Een tijdelijke invoering van een nieuwe vaccinatie vergt net zoveel voorbereiding als het invoeren van een permanente wijziging van het Rijksvaccinatieprogramma en vraagt ook om dezelfde afweging van kosten, baten, risico’s. Een extra vaccinatie voor baby’s kan niet zomaar worden ingevoerd. Daarvoor is eerst een gedegen wetenschappelijke afweging nodig en de Gezondheidsraad gaat hier dit jaar mee aan de slag. De betrokken partijen, GGD en RIVM, zijn momenteel zoals u weet erg druk met het opstarten van COVID-19 vaccinatie. Daarnaast lijkt de winst in het aantal ziekenhuisopnames beperkt en zijn er andere maatregelen, zoals infectiepreventie en inzet op gezonde leefstijl (zie antwoord 5), die bijdragen aan een afname in het aantal ziekenhuisopnamen.
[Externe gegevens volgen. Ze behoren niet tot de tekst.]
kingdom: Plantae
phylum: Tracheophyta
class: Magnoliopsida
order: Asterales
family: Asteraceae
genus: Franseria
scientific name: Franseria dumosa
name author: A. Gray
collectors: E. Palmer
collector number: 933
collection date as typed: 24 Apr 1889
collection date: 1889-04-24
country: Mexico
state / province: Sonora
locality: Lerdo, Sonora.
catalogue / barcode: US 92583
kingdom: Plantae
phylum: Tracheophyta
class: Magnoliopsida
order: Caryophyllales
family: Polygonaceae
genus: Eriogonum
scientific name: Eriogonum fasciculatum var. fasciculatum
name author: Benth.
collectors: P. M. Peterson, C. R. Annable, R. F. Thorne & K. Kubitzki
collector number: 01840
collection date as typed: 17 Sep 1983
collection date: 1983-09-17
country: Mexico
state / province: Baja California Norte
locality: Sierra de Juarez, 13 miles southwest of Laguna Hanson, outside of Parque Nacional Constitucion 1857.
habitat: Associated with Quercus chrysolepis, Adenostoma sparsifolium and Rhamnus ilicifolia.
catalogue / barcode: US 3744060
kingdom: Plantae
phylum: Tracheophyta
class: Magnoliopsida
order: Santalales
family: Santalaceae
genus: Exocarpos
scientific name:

Alle coronamaatregelen zijn in principe op preventie gericht: ze zijn allemaal bedoeld om minder besmettingen te creëren en zodoende de zorg zoveel mogelijk te ontlasten. Ook vragen we meer aandacht voor een gezonde leefstijl. Experts geven immers aan dat kleine veranderingen in de leefstijl binnen enkele weken een positief effect kunnen hebben op het immuunsysteem, hetgeen weer leidt tot minder druk op de zorgcapaciteit. Er is een leefstijlcampagne gestart die iedereen in Nederland heel praktisch laat zien welke kleine stappen mensen zelf kunnen zetten om het immuunsysteem te verbeteren.7 Denk aan het effect van elke dag een half uurtje wandelen, goed slapen en gezond eten. Ik heb u onlangs in mijn brief van 18 december 2020 geïnformeerd welke maatregelen voor een gezonde leefstijl worden ingezet in het verlengde van het Nationaal Preventieakkoord.8
Op de lange termijn zullen de «lessons learned» van COVID zeker nader worden geïnventariseerd en dit kan mogelijk tot besluiten leiden die invloed hebben op het vaccinatiestelsel. Daarnaast heb ik de Raad voor Volksgezondheid en Samenleving in februari 2020 gevraagd om een verkenning naar het vaccinatiestelsel uit te voeren. De uitkomsten van deze verkenning kunnen ook van invloed zijn op de inrichting van het vaccinatiestelsel.